• Task
Across all entries below, how many lines include "clazz"? Answer with the number alone.

(Given entries)

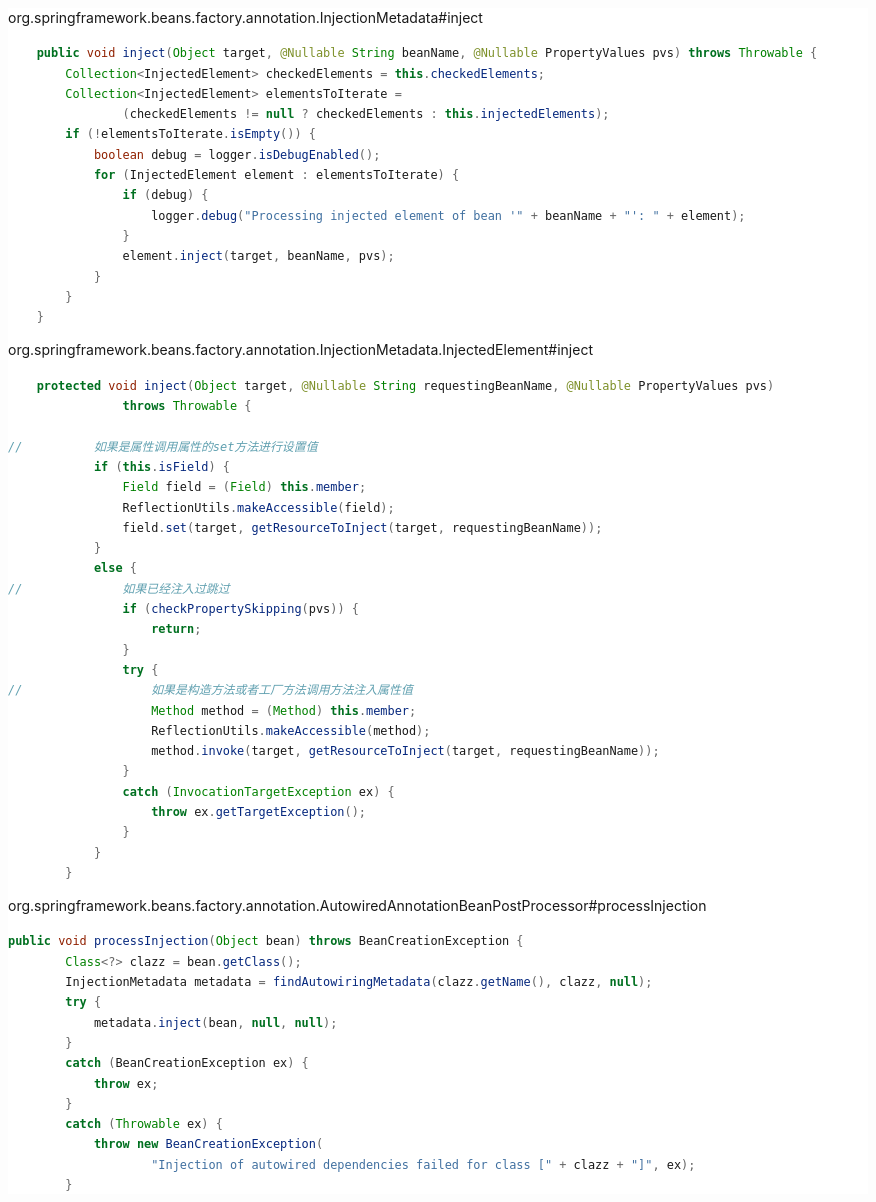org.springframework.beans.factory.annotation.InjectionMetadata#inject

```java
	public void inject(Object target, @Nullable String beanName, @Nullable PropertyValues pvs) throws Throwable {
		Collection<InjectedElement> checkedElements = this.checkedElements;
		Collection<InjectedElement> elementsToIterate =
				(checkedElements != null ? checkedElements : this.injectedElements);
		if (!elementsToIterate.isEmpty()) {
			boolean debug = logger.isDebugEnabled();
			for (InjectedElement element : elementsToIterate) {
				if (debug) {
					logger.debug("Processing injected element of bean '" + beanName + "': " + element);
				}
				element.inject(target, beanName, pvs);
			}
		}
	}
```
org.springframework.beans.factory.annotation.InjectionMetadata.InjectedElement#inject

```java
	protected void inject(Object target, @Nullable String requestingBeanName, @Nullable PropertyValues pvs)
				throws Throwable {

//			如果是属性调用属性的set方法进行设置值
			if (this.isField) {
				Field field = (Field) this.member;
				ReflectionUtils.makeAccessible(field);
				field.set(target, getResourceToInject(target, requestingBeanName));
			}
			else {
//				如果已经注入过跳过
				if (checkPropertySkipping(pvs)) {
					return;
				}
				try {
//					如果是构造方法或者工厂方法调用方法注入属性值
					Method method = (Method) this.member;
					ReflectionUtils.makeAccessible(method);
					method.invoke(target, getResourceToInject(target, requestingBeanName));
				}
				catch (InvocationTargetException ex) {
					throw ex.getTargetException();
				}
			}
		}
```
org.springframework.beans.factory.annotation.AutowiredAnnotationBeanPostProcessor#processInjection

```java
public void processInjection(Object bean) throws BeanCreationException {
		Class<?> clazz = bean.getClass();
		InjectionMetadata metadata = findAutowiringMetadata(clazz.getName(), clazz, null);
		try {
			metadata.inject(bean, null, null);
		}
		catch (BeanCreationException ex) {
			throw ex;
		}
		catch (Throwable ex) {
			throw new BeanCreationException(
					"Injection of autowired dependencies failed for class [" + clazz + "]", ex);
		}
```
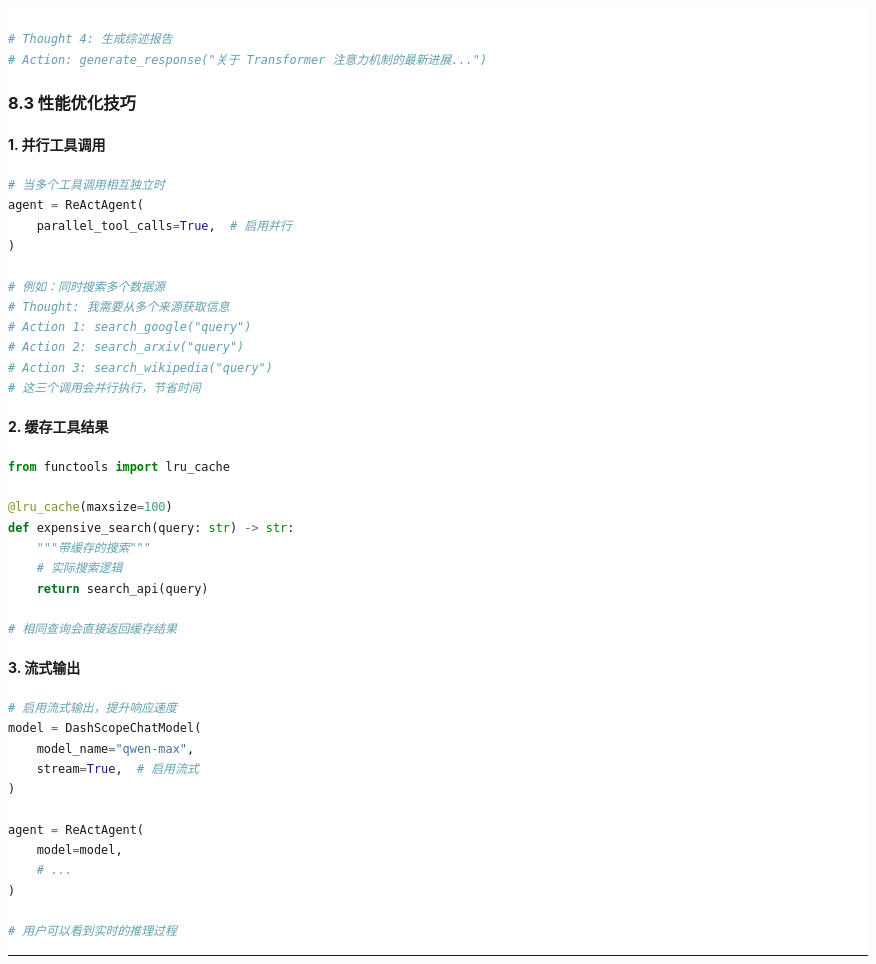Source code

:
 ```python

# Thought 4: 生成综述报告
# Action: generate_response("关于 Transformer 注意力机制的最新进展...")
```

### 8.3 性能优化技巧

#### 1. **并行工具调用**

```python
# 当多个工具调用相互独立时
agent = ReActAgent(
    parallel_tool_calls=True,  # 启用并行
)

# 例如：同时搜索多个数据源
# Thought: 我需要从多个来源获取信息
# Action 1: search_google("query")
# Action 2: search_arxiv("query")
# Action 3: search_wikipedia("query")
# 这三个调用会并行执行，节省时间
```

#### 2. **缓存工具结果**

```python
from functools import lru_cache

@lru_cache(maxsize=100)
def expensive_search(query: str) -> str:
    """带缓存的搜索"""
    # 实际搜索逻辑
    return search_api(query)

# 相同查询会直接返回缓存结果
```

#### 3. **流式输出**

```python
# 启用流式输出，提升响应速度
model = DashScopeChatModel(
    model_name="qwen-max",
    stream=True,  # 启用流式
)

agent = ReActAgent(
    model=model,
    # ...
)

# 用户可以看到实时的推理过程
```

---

(End Given entries)
(Given entries)

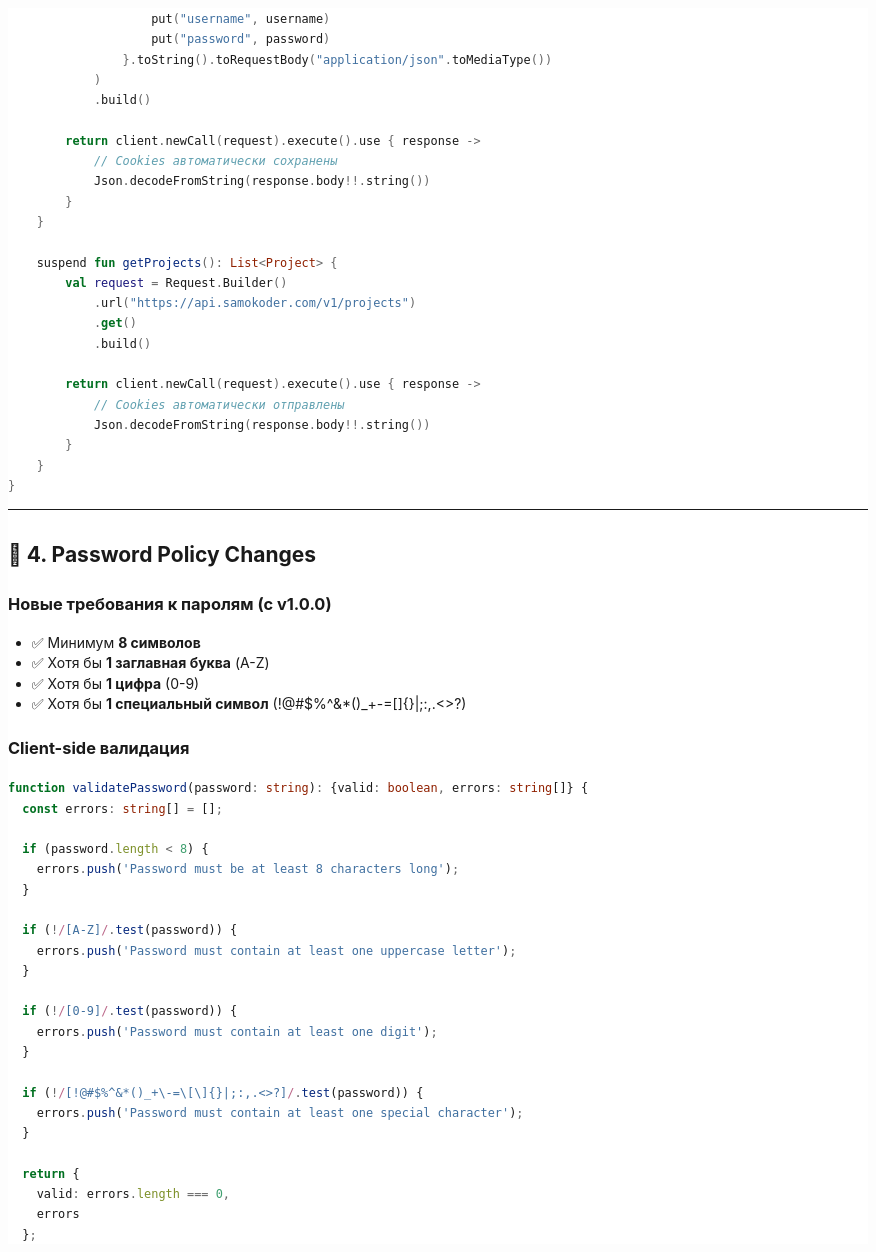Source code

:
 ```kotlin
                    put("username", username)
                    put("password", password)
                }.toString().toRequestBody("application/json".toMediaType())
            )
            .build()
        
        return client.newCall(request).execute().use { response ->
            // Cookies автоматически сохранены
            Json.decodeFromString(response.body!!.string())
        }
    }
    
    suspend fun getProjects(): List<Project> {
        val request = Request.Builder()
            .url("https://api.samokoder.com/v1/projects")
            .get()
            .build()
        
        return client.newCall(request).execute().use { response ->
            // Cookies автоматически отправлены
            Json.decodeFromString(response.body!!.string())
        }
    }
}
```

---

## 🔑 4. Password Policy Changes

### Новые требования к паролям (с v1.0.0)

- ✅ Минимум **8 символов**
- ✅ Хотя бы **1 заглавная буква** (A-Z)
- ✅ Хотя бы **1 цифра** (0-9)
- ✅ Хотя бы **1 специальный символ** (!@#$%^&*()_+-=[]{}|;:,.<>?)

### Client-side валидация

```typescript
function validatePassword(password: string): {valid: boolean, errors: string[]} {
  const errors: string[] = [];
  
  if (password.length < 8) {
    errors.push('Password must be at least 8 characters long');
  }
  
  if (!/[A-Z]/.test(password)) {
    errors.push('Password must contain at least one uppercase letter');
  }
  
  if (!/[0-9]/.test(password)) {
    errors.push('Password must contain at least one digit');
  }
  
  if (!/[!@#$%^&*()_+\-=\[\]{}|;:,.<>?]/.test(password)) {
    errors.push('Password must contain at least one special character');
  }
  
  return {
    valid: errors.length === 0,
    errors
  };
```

(End Given entries)
(Given entries)

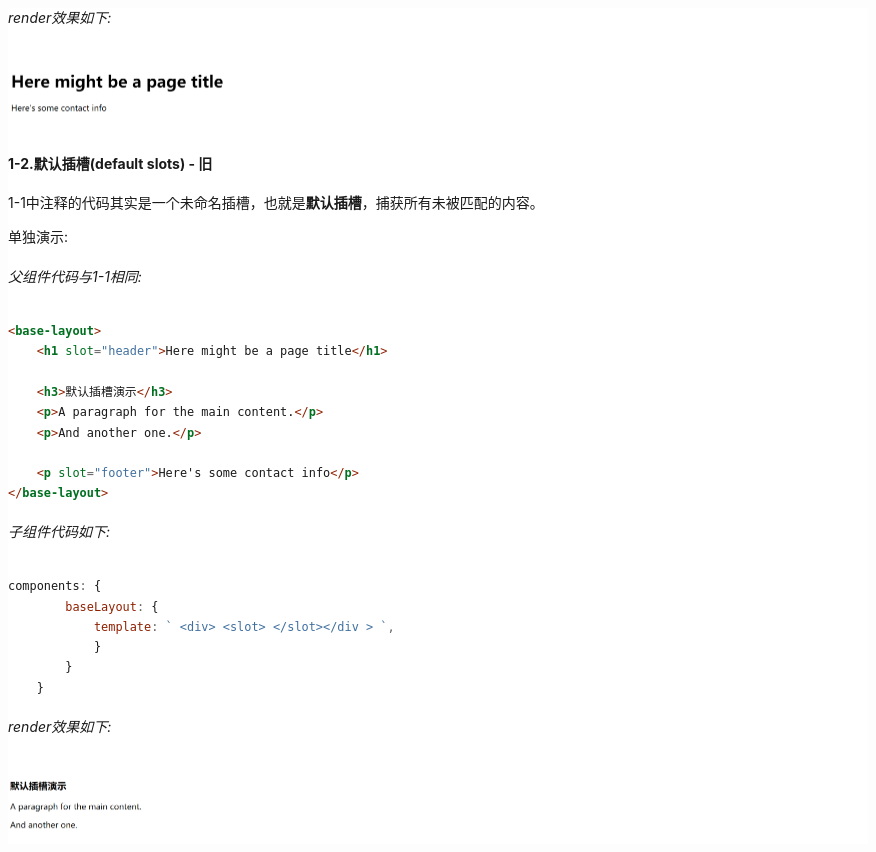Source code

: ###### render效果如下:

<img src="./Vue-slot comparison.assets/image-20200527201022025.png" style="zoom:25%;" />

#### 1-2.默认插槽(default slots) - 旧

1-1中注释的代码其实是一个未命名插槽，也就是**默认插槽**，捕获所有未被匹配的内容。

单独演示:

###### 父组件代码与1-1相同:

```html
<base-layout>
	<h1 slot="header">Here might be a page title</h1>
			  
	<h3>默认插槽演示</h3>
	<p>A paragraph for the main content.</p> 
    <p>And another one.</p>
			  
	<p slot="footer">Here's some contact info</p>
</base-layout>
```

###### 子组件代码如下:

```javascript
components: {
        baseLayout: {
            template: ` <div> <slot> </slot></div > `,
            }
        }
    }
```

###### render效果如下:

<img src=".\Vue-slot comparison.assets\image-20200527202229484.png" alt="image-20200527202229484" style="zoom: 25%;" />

(End Given entries)

• Answer to this exercise
3